After Years Of Mediocrity, Hope Returns to East Bay Sports Fans

Jodie and Larry

Todd Washburn
Assistant Sports Editor

A’s fans watch their team cruise to
a post-season berth.

There has been nothing but despair for East Bay sports fans in recent times.  From the announcement that Oakland Athletic’s owner Lew Wolff has interests to relocate the A’s after being a part of the East Bay since 1968, to the announcement this year that the Golden State Warriors would be moving back to San Francisco.

The Warriors announced they would be moving in 2013 to a new arena location on the San Francisco waterfront – an area in the bay that hasn’t witnessed basketball on its soil since 1971.

After moving to the Oracle Arena in Oakland, fans in the East Bay began to follow a team, that to them represented their city for the sport.

The town had witnessed some of the most exciting basketball players of their time in Chris Mullin, Tim Hardaway and Mitch Richmond, who represented the Run TMC era, to Latrell Sprewell, Chris Webber and John Starks to name just a few.  The Warriors have only made the playoffs once in recent memory.

The team has been in a constant state of “rebuild-mode” and is looking to boost their revenues by moving to a market that could generate more revenue to make their team more competitive – but at what cost?

Not only did East Bay fans learn of these turn of events, but also heard rumor that the Raiders could be one of the teams on the chopping block to entertain Los Angeles’ venture to build a stadium and bring their top of the mountain television market back into the NFL.  How can so many leagues, owners and teams abandon a fan base unparalleled to any other in the country?  The answer is money.  Bottom line.

Finally, with the given bad news as of late, there’s something to smile about in the East Bay.  The baseball playoffs will be painted Athletic green.  East Bay fans are a strong, passionate and tight-knit community and they’re in jeopardy of losing one of the things they can use to get away from the protesting, unemployment and social issues of today’s Oakland society.

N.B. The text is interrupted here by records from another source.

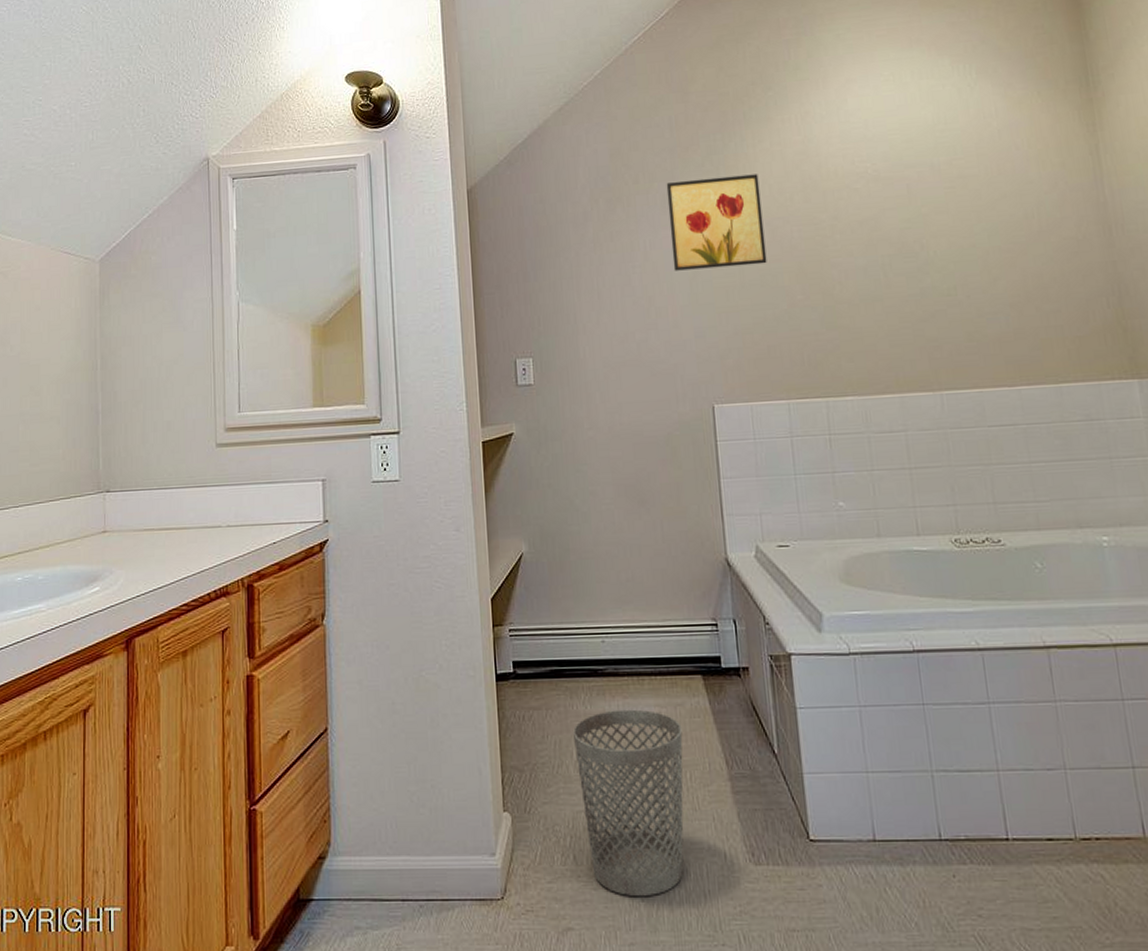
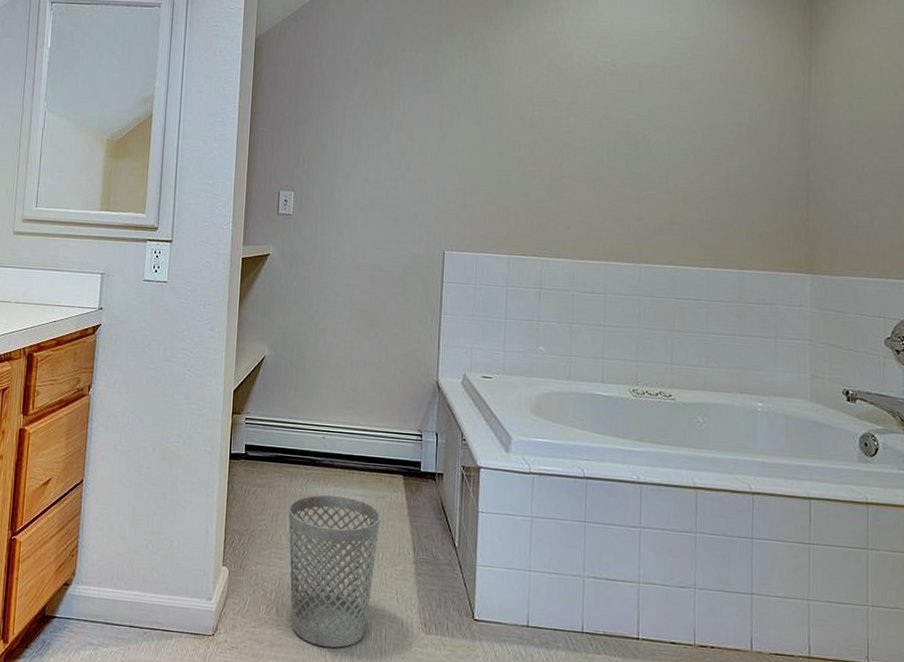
wall art: present [666,174,767,271] -> none [426,53,511,135]

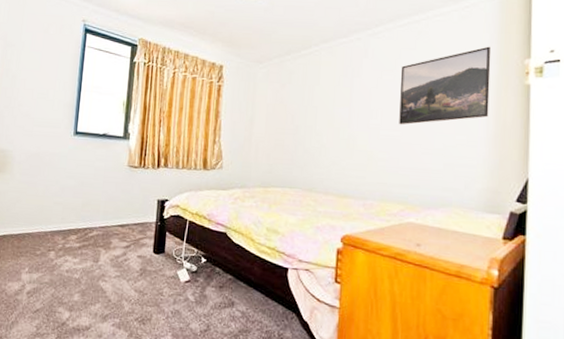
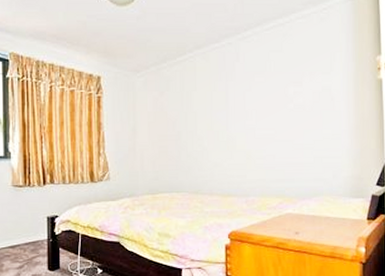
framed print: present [399,46,491,125] -> none [270,45,349,124]

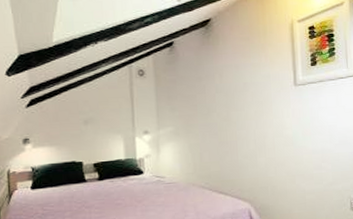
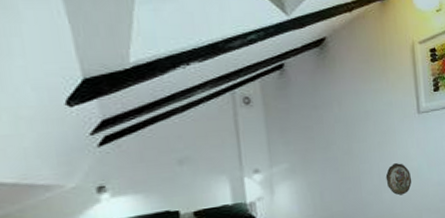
decorative plate: none [261,131,287,161] -> present [385,163,412,196]

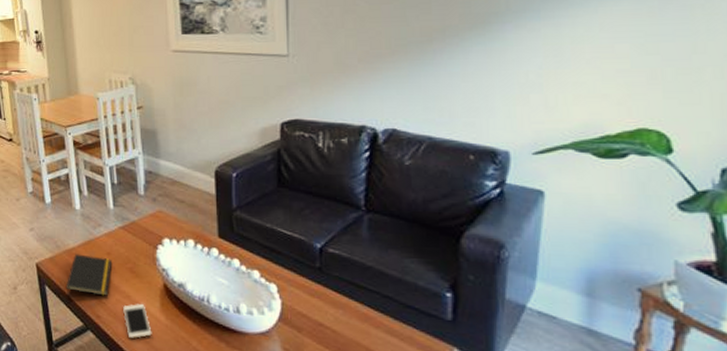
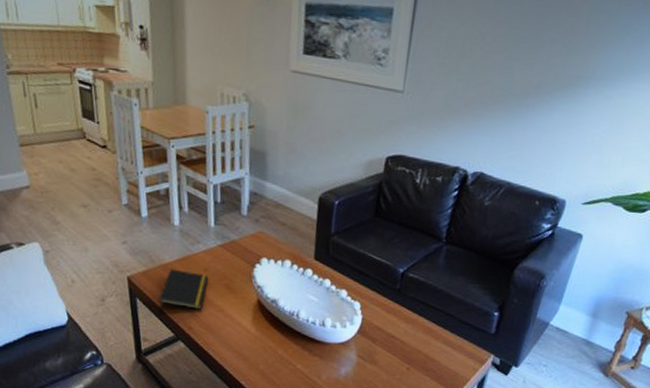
cell phone: present [123,303,152,339] -> none [215,316,242,348]

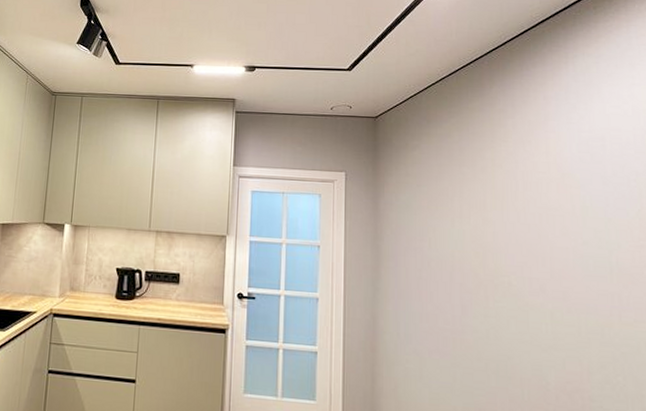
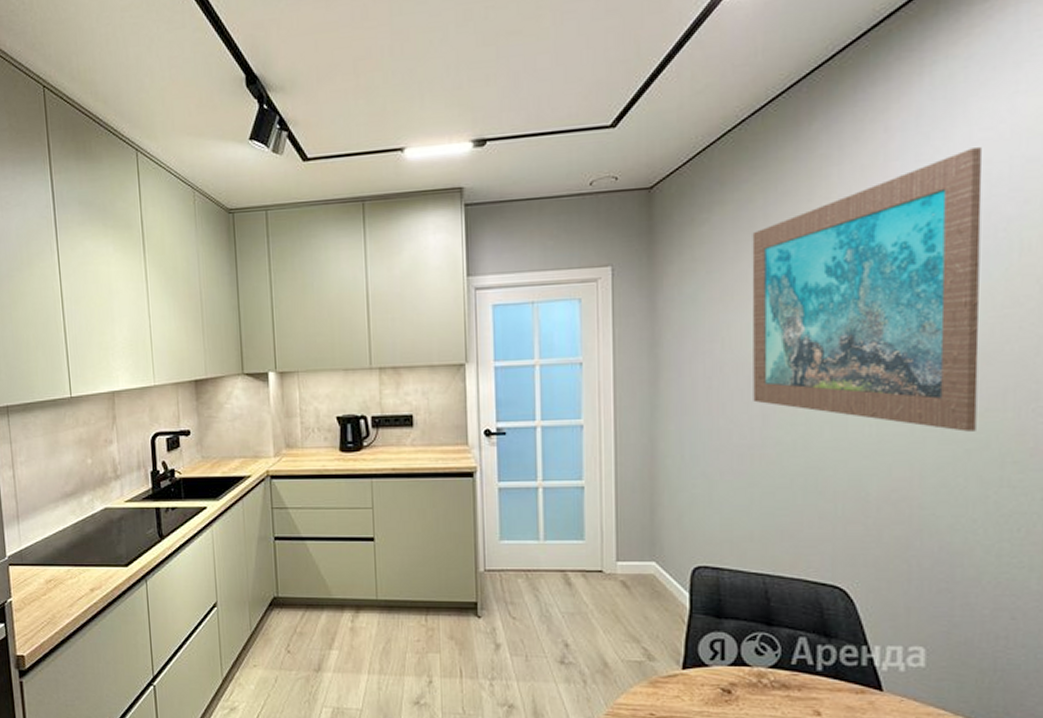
wall art: none [451,119,629,338] -> present [752,147,983,432]

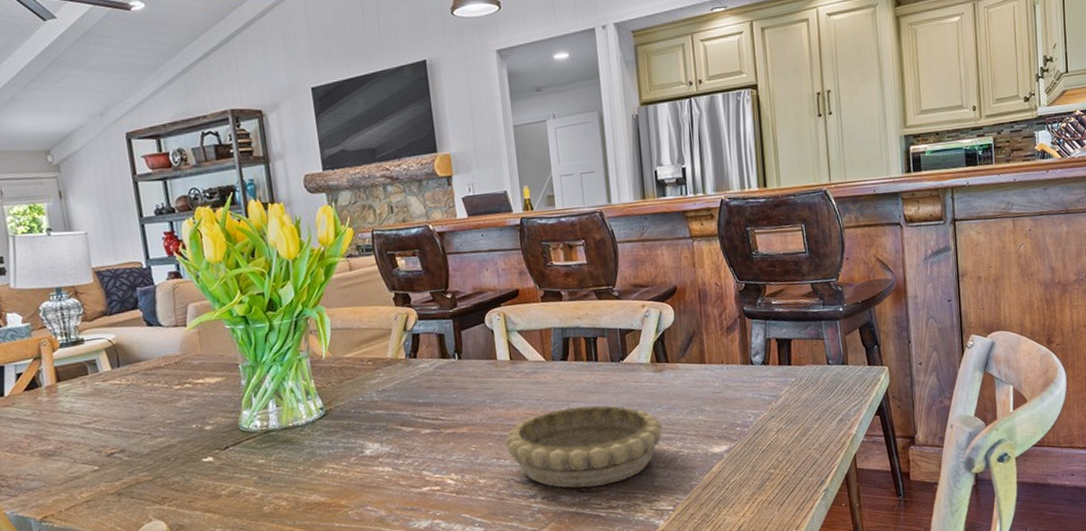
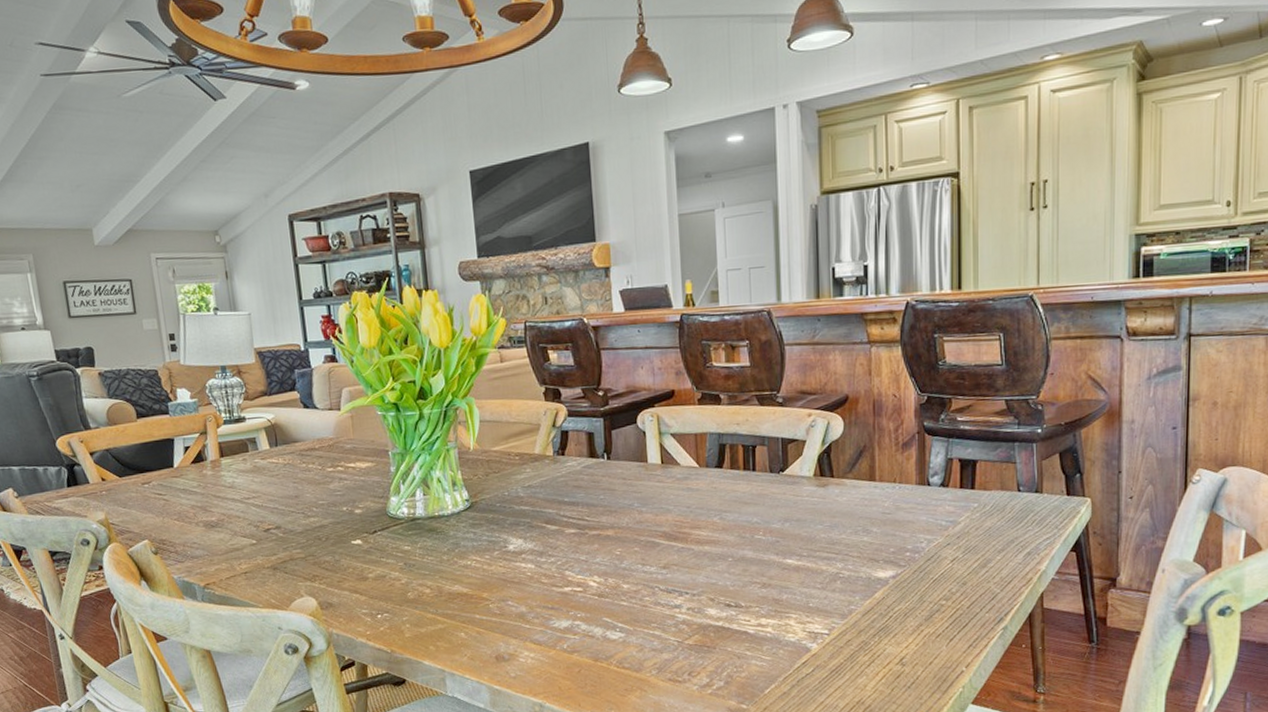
decorative bowl: present [504,405,663,488] -> none [650,517,822,602]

There may not be a more deserving group of fans than those of the East Bay, who have struggled to watch their sports teams lose year after year.

The Oakland Athletics and their fans watched as the A’s clinched their first playoff berth Tuesday night for the first time since 2006.  A team that was expected to win no more than 60-70 games has shocked Major League Baseball, fans and the Los Angeles Angels of Anaheim.  The A’s season started out miserable but ended up on a tear that would propel them past the would-be new powerhouse of the division Angels with their acquisitions of slugger first baseman Albert Pujols and pitchers Dan Haren and C.J. Wilson.

On opening day the Coliseum sat only 2,000 fans who wanted to see the A’s perform, now the city has a chance to make Oakland the most difficult stadium to play at. The Coliseum could turn into something similar to what the “We Believe” Warriors playoff atmosphere was during the 2007 playoffs.

The onus is on the Athletics now. A lot of pressure has been brought to a ball club that nobody expected to even have a winning record let alone make the playoffs.  If they fail, it could be a disaster for the hearts of East Bay fans. But until then, it can give the city of Oakland and any A’s fan throughout the East Bay hope, and sometimes that’s all people really want.